» **Instructions to follow**
Print each record exactly as it appears, but drop the images.

(Input)

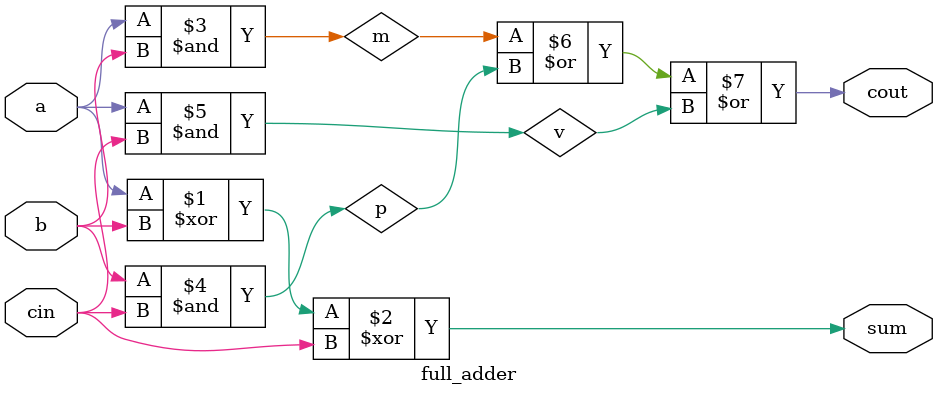
<source format=v>
`timescale 1ns / 1ps

module full_adder(a,b,cin,sum,cout);
    input a,b,cin;
    output sum,cout;
    wire m,p,v;
    xor u1(sum,a,b,cin);
    and u2(m,a,b);
    and u3(p,b,cin);
    and u4(v,a,cin);
    or u5(cout,m,p,v);
endmodule

</source>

(End Input)

» **Response area**
<source format=v>
`timescale 1ns / 1ps

module full_adder(a,b,cin,sum,cout);
    input a,b,cin;
    output sum,cout;
    wire m,p,v;
    xor u1(sum,a,b,cin);
    and u2(m,a,b);
    and u3(p,b,cin);
    and u4(v,a,cin);
    or u5(cout,m,p,v);
endmodule

</source>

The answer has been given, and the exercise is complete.